Dzień szósty - Mroczne Elfy
O skaliste wybrzeże na północnym skraju Bretonii z hukiem rozbijały się morskie fale. Morze skrywała mgła gęsta niczym mleko. W mgle poruszał się kształt, bezgłośny, mroczny i nieludzki. Mimo że na brzegu nikt nie widział go wyraźnie, każdego zdjął strach i przerażenie.

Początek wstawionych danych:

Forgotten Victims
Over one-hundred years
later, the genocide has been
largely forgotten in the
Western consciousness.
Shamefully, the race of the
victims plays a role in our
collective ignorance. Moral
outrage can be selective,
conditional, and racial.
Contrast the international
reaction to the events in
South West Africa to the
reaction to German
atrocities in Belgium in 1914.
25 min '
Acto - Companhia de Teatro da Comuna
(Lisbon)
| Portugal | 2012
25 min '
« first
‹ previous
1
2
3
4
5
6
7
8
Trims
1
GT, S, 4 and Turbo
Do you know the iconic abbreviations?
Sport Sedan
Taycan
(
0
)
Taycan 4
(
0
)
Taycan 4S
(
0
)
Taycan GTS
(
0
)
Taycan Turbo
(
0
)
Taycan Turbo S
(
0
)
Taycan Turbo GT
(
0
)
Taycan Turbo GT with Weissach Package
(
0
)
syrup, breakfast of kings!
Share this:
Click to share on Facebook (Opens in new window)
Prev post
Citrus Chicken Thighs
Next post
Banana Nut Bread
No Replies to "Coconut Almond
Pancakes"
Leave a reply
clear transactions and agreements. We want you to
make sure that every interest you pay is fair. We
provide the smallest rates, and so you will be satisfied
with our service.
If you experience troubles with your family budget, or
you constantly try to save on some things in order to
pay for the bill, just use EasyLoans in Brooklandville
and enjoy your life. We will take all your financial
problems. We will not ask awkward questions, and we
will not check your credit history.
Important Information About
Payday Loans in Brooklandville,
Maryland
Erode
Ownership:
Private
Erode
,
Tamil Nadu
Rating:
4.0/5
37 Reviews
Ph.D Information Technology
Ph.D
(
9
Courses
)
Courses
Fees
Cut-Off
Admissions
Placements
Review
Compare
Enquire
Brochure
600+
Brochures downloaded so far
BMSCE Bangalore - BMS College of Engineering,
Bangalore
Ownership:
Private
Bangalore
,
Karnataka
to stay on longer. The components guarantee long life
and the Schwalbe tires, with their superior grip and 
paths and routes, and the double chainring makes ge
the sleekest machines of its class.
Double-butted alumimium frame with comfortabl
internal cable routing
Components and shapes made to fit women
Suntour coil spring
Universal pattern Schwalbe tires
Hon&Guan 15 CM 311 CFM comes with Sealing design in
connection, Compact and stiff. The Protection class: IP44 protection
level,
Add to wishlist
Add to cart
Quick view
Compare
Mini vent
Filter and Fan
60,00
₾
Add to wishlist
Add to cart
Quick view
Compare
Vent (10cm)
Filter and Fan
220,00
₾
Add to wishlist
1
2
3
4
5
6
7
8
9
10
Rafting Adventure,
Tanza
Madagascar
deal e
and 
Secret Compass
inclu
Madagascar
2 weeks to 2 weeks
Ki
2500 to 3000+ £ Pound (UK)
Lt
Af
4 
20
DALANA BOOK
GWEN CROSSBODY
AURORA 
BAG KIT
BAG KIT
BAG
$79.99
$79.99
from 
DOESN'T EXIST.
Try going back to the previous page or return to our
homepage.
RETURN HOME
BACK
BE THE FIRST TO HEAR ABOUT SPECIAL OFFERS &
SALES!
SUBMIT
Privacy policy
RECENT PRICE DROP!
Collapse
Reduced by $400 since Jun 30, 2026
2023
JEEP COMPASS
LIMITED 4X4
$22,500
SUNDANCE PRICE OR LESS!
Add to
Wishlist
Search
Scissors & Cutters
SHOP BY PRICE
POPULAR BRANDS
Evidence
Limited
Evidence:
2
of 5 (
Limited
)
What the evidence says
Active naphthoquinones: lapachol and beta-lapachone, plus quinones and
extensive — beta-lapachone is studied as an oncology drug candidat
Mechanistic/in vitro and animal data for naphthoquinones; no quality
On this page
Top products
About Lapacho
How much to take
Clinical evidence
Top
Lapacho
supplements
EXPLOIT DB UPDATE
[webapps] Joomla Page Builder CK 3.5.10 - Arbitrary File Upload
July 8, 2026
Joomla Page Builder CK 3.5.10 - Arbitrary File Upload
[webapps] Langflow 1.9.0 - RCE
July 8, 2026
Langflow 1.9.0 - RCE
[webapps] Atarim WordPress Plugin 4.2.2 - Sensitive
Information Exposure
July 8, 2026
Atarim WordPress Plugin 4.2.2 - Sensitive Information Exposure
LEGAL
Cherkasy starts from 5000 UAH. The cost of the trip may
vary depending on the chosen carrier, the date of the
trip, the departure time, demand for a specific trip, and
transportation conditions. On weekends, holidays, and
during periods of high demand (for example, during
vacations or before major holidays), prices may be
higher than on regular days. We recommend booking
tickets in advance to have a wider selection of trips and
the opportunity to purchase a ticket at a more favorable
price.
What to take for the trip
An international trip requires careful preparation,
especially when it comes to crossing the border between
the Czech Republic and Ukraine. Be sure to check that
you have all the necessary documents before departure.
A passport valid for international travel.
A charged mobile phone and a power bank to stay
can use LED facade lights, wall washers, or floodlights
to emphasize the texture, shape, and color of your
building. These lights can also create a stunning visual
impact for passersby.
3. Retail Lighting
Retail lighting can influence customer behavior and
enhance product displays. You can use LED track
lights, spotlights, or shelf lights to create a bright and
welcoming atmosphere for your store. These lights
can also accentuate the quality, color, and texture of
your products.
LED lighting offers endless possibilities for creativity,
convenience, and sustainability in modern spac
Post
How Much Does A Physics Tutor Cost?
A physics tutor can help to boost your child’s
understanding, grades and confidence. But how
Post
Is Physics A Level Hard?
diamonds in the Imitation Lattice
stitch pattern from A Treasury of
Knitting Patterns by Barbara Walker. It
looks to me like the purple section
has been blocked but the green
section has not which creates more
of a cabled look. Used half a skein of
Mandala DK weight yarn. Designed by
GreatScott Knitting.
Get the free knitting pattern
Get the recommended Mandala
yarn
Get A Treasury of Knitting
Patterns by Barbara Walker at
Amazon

Wiedz, nędzny człowieku, że Wiedźmi Król jest najwyższym władcą na tym marnym świecie. Armie tysięcy wojowników czekają na jego rozkaz, by nieść śmierć i zniszczenie niepokornym. Na dźwięk jego imienia drżą nawet demony Chaosu. Służą mu bestie z głębin mórz i ziemi, a magiczne moce są na jedno jego skinienie. Tysiące niewolników ze wszystkich znanych ras pracuje i umiera każdego dnia w kopalniach i kamieniołomach Naggaroth. Inni poświęcani są na ołtarzach Khaine’a, a zdarte z nich skóry łopoczą na wyniosłych murach jego twierdz i sztandarach jego zwycięskich armii. Drżyjcie, gdyż nadchodzi czas wojny, gdy po raz kolejny świat pozna jego gniew i wściekłość.